One of the biggest challenges when buying a recreational vehicle is that it’s not like buying a house or car. Most people buy their home with a mortgage and pay it off within ten years, but this isn’t true for boats. Lenders don’t usually provide boat finance even if you have home equity; they don’t typically provide boat finance because they aren’t considered essential, even though they’re certainly fun.
On top of that, there are unique risks associated with purchasing a boat that some buyers unfamiliar with this type of purchase might overlook.
Both boats and houses are depreciating assets
Boats depreciate faster than houses, but not as fast. Boats depreciate faster than recreational goods like snowmobiles or golf clubs (and even quicker than essential household items like refrigerators).
A boat as collateral is risky
Your personal property may be used as collateral when borrowing money for a recreational good. This is a way for lenders to give out more loans than they otherwise would without risking much more of their own money. If the borrower defaults on their loan and cannot repay it, then the lender can repossess whatever goods were used as collateral (in this case, a boat).
If your bank repossesses your boat because you defaulted on your loan, they will sell it to recover some or all of their losses. Unfortunately for them, boats don’t always sell well at public auctions and can take longer than expected to find buyers at low prices.
House equity is a better option
A common reason to finance recreation equipment is that your income fluctuates. For example, you might be a seasonal worker or an entrepreneur with high and low income-periods. This can make it challenging to qualify for a loan from a traditional bank, especially if the bank only wants a steady income from you.
For instance, if you’re self-employed and want to buy a boat but don’t have enough money saved up (or any money), consider using your home equity as collateral for the loan instead. A lot of people think this is risky. However, if they default on loans, they will lose their house.
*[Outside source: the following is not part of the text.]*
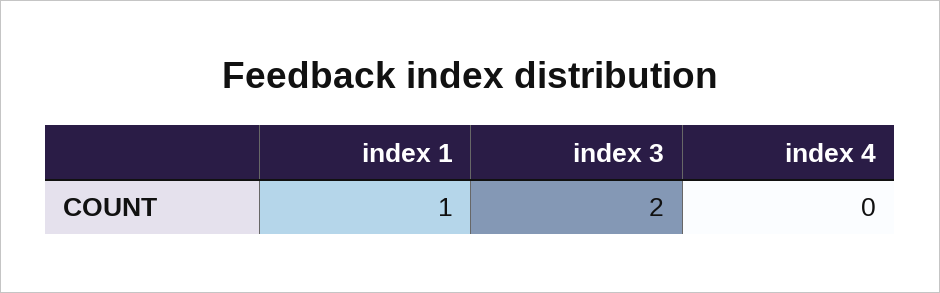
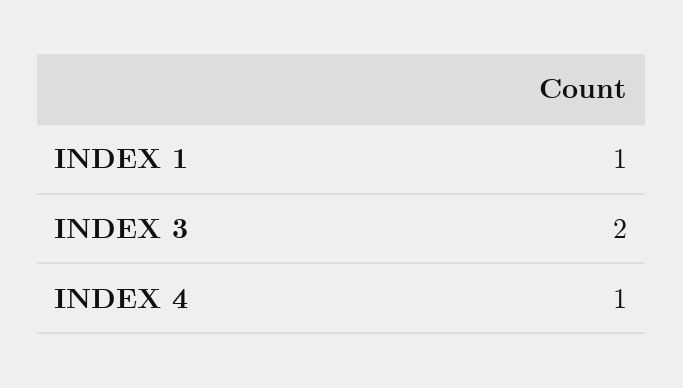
index 4: 0 -> 1

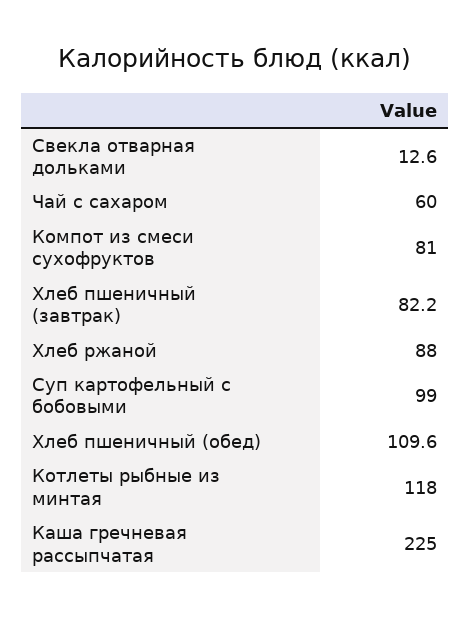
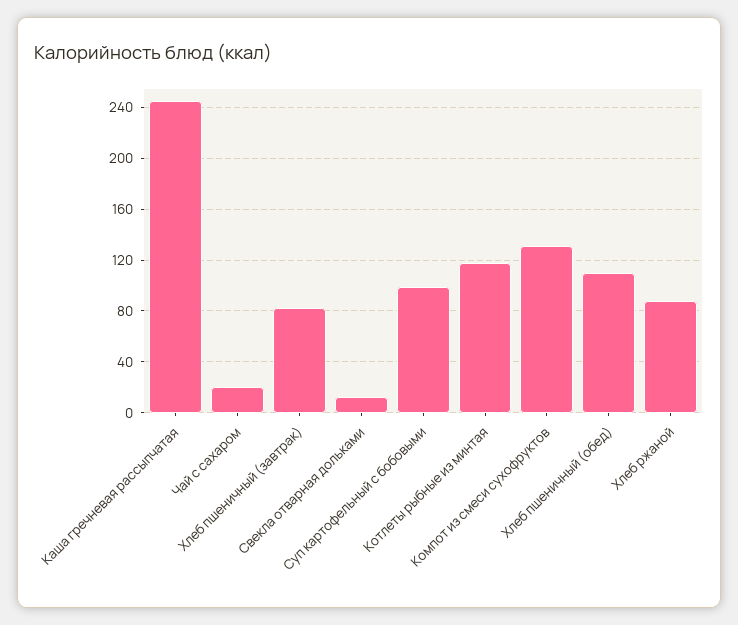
Чай с сахаром: 60 -> 20
Компот из смеси сухофруктов: 81 -> 130
Каша гречневая рассыпчатая: 225 -> 245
Another advantage is that home equity loans are usually tax-deductible, whereas car loans are not tax-deductible because they are considered personal expenses rather than business expenses. But if you are employing your boat in a business, you can deduct boat finance from your income.
A boat should be well-inspected
If you’re planning on buying a boat, it’s vital to ensure the ship is well-inspected. This can help ensure you don’t buy a boat with problems or defects that could cost thousands of dollars in repair.
If you are purchasing a used boat, or if it’s your first time buying one, then it’s also essential to have someone who knows what they’re doing inspect it before committing to the purchase. Many things may not be visible during an initial inspection and only become apparent after using the boat for some time.
It’s recommended that inspections be performed annually or semi-annually (depending on how often the boat is used). Inspections should also include checking all applicable safety equipment and ensuring all parts of the vessel function properly and safely.
The risks associated with boat finance
Many other factors could affect the success of your financing opportunity:
- The willingness of your crew members to continue working on your vessel? If people leave you during this process, you will have problems paying back your loan and maintaining maintenance requirements.
- How much will fuel costs go up? This can quickly add up if gas prices increase significantly while you own your boat. It might not seem like much now when prices seem low but keep an eye out for any changes in pricing.
- Fuel economy is important too.
In conclusion, financing a boat or house is not so different from funding any other type of asset. It all comes down to understanding the risks and ensuring you have the right loan product for your needs.